Start of Block

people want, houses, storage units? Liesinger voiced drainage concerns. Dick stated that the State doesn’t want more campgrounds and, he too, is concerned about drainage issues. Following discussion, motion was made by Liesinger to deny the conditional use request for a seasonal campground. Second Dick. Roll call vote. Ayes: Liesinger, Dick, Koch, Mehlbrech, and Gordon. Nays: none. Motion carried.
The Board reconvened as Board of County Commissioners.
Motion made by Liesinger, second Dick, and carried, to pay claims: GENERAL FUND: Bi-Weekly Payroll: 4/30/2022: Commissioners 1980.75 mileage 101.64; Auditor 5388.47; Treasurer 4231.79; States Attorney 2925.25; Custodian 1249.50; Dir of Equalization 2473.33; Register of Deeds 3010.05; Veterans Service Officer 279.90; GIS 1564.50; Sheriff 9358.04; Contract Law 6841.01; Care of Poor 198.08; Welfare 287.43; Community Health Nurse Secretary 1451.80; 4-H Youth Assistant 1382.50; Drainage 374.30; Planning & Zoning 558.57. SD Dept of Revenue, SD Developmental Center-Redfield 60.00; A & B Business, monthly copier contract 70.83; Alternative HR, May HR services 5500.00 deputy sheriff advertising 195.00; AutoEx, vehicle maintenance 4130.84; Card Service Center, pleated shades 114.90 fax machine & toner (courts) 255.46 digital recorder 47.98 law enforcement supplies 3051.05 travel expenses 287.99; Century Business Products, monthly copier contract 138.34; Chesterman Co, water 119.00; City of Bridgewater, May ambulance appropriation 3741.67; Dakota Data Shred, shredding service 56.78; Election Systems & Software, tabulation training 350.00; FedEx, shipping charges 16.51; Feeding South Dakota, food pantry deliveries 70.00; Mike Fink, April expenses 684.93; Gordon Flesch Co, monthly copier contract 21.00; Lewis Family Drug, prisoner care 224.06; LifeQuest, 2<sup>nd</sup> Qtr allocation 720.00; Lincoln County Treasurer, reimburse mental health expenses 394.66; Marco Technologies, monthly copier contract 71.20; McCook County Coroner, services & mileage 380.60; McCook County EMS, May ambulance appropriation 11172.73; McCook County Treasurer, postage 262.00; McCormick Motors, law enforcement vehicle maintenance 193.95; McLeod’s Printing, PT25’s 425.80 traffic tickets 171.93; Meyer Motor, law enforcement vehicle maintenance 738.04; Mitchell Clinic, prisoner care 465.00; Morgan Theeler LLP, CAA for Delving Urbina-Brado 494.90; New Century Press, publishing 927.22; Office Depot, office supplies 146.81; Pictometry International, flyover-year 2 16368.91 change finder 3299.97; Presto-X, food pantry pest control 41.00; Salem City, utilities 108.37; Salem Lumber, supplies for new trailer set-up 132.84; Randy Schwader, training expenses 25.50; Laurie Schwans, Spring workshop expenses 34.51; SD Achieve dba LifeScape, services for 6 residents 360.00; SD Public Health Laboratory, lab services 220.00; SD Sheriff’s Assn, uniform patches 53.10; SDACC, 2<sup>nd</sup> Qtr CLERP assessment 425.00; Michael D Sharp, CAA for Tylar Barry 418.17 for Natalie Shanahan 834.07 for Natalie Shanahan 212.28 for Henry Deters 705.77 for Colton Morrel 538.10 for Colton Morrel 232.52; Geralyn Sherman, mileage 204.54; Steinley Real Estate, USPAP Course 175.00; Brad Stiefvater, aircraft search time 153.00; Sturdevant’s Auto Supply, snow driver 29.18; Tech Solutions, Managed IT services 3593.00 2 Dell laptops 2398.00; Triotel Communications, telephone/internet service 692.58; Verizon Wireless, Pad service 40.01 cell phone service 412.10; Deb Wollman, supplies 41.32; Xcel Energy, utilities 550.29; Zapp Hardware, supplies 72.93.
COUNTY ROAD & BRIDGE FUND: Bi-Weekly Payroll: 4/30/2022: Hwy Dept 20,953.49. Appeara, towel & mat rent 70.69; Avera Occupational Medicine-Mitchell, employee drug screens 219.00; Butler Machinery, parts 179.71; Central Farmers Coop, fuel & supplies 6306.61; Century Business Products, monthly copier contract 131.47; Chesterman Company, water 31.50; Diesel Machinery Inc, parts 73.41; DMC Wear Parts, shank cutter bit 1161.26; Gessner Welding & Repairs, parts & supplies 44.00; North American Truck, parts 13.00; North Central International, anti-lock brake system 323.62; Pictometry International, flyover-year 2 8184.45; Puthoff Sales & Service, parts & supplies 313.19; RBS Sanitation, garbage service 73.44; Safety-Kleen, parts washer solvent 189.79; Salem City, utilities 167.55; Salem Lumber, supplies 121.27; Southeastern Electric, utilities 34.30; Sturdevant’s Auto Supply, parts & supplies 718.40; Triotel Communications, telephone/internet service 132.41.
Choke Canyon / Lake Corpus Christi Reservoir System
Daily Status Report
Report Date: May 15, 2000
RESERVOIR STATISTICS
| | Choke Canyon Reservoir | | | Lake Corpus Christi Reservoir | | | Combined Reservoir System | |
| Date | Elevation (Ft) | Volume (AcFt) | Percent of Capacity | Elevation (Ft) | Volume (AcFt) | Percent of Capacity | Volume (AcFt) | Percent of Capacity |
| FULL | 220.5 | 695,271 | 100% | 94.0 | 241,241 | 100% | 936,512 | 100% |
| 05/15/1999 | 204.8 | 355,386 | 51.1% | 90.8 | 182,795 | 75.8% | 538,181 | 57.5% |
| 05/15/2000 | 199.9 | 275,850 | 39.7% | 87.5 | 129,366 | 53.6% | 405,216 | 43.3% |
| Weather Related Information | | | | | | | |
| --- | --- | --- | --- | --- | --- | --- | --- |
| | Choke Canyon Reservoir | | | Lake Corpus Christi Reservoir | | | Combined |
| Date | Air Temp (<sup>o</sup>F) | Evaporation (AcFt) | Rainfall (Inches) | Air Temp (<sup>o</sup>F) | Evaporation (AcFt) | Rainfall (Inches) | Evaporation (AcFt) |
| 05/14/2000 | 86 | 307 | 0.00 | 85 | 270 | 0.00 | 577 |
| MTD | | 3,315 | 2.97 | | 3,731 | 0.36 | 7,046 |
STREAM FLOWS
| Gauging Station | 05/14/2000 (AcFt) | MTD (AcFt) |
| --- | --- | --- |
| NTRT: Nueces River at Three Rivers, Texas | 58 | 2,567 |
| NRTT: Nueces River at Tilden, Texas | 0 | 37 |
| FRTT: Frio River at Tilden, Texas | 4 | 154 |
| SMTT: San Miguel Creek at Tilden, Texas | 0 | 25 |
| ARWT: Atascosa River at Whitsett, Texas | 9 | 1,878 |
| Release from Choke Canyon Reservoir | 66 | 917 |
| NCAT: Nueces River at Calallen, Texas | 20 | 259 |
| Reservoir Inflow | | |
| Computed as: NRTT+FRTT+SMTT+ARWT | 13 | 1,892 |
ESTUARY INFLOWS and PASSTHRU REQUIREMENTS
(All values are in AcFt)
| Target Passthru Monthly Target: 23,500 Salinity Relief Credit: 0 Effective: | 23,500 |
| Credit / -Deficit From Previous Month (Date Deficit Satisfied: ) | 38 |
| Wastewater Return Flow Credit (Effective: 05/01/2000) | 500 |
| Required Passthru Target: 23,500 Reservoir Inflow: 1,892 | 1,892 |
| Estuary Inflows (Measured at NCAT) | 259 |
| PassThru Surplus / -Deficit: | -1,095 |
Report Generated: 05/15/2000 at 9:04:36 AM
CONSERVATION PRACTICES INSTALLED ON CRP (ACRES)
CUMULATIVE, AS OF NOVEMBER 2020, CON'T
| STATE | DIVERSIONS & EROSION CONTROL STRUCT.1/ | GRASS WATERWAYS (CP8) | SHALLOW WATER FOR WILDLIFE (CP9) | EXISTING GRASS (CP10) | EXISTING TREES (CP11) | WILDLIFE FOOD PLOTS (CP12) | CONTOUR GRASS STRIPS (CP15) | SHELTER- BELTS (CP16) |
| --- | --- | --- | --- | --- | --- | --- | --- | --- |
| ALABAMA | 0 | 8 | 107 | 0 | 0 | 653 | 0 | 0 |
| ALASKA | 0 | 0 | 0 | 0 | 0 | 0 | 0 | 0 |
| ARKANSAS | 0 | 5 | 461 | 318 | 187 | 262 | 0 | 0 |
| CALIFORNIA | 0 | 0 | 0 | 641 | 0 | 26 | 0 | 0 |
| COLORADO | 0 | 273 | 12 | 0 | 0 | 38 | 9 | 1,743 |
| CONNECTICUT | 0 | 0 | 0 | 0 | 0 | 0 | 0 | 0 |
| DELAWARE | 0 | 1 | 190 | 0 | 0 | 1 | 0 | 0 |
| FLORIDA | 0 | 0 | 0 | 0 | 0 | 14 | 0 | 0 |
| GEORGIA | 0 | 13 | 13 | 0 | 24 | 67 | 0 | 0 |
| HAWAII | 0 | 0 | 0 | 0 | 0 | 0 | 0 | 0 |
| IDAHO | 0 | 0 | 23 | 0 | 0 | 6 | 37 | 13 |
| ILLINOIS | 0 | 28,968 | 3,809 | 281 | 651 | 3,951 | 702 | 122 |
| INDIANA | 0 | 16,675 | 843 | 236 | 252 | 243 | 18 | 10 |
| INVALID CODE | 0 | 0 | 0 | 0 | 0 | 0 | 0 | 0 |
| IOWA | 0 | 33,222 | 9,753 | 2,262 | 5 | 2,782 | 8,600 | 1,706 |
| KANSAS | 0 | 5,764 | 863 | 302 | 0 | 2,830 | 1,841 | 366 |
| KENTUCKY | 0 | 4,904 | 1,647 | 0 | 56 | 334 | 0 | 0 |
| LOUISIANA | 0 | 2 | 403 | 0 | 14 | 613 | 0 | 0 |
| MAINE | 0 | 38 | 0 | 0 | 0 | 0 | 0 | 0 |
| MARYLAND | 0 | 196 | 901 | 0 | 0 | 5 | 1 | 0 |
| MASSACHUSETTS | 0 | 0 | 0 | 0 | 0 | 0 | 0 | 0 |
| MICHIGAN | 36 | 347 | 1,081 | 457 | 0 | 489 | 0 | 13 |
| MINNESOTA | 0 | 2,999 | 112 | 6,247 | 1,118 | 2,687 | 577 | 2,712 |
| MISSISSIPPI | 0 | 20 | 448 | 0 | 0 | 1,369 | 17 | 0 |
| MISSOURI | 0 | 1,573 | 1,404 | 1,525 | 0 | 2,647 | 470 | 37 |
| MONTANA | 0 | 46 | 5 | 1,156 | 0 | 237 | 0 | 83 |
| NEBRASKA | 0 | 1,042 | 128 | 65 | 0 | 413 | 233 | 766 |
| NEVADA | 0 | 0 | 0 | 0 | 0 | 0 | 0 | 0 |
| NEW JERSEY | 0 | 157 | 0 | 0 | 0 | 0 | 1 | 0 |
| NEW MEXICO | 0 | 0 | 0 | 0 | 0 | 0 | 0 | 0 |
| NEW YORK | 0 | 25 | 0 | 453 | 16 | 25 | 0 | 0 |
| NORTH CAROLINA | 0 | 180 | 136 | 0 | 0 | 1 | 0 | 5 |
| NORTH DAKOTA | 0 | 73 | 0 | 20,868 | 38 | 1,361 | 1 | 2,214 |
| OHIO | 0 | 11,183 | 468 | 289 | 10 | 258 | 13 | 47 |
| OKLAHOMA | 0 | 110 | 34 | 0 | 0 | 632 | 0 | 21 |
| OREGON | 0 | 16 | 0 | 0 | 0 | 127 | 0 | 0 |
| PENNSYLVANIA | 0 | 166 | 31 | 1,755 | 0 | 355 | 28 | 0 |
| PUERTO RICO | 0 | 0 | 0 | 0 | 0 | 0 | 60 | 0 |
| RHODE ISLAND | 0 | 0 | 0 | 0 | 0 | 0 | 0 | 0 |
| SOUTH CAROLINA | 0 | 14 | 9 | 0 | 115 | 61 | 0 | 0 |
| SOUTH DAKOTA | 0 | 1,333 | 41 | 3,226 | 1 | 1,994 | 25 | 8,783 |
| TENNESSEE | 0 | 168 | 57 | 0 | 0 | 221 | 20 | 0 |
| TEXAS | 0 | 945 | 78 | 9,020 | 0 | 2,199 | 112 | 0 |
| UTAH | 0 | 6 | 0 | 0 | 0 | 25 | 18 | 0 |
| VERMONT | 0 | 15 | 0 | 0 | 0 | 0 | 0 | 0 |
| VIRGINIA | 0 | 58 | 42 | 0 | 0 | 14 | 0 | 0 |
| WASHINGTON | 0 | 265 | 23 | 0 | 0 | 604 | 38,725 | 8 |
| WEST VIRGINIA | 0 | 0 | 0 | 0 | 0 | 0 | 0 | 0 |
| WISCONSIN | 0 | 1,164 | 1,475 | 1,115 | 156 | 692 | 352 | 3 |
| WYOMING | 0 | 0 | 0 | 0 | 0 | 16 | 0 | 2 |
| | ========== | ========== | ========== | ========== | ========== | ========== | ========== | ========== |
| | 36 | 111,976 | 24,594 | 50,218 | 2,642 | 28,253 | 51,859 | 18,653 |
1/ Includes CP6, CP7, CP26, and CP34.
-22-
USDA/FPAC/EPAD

End of Block

*To do*
Using the data above, extract exactly the lines from the one that holds "2,647 | 470 | 37 |" to the one that holds "NEVADA | 0 |", both ends included, and no others.

*Response to the exercise*
| MISSOURI | 0 | 1,573 | 1,404 | 1,525 | 0 | 2,647 | 470 | 37 |
| MONTANA | 0 | 46 | 5 | 1,156 | 0 | 237 | 0 | 83 |
| NEBRASKA | 0 | 1,042 | 128 | 65 | 0 | 413 | 233 | 766 |
| NEVADA | 0 | 0 | 0 | 0 | 0 | 0 | 0 | 0 |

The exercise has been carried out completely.